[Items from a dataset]

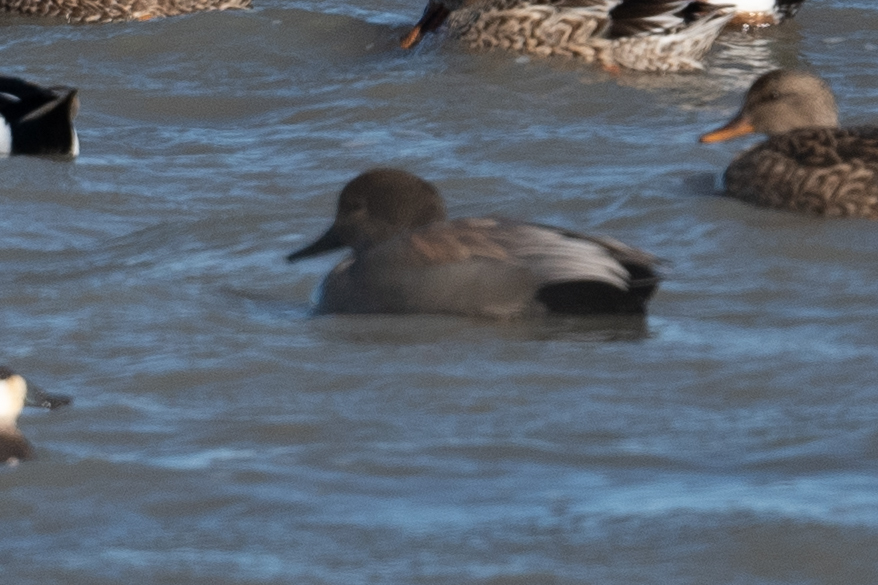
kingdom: Animalia
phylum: Chordata
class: Aves
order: Anseriformes
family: Anatidae
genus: Mareca
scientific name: Mareca strepera
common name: Gadwall
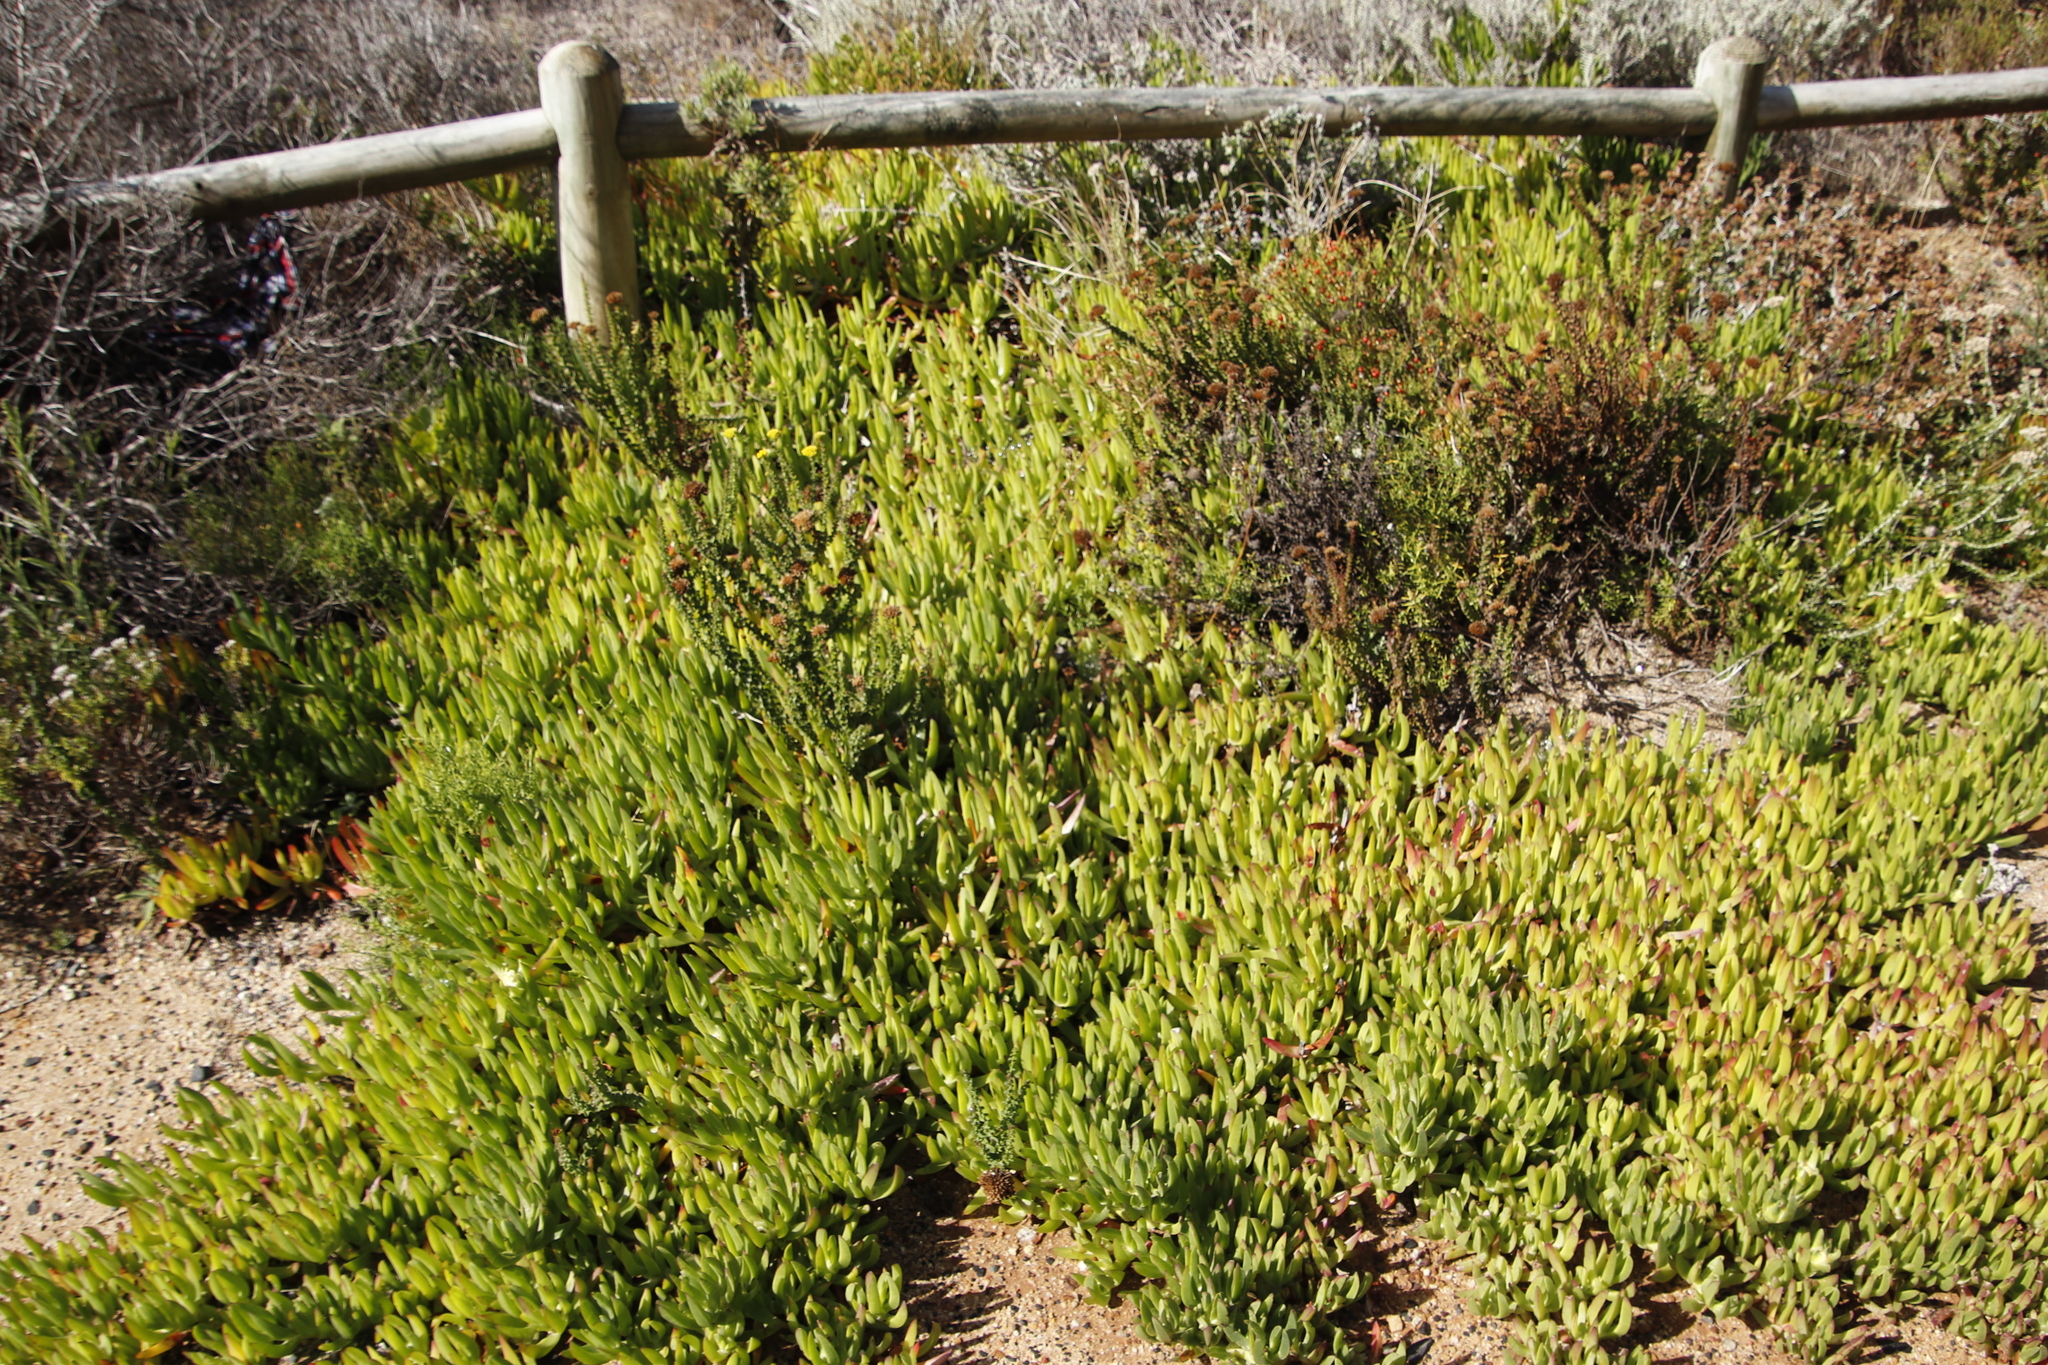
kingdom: Plantae
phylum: Tracheophyta
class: Magnoliopsida
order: Caryophyllales
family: Aizoaceae
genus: Carpobrotus
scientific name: Carpobrotus edulis
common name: Hottentot-fig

▶ [GIVEN INSTRUCTION]
Change each "common name" in the lines above to "vernacular name" and reproduce the lines with nothing else altered, leaving out the pictures.

▶ [RESPONSE FOR THIS EXERCISE]
kingdom: Animalia
phylum: Chordata
class: Aves
order: Anseriformes
family: Anatidae
genus: Mareca
scientific name: Mareca strepera
vernacular name: Gadwall
kingdom: Plantae
phylum: Tracheophyta
class: Magnoliopsida
order: Caryophyllales
family: Aizoaceae
genus: Carpobrotus
scientific name: Carpobrotus edulis
vernacular name: Hottentot-fig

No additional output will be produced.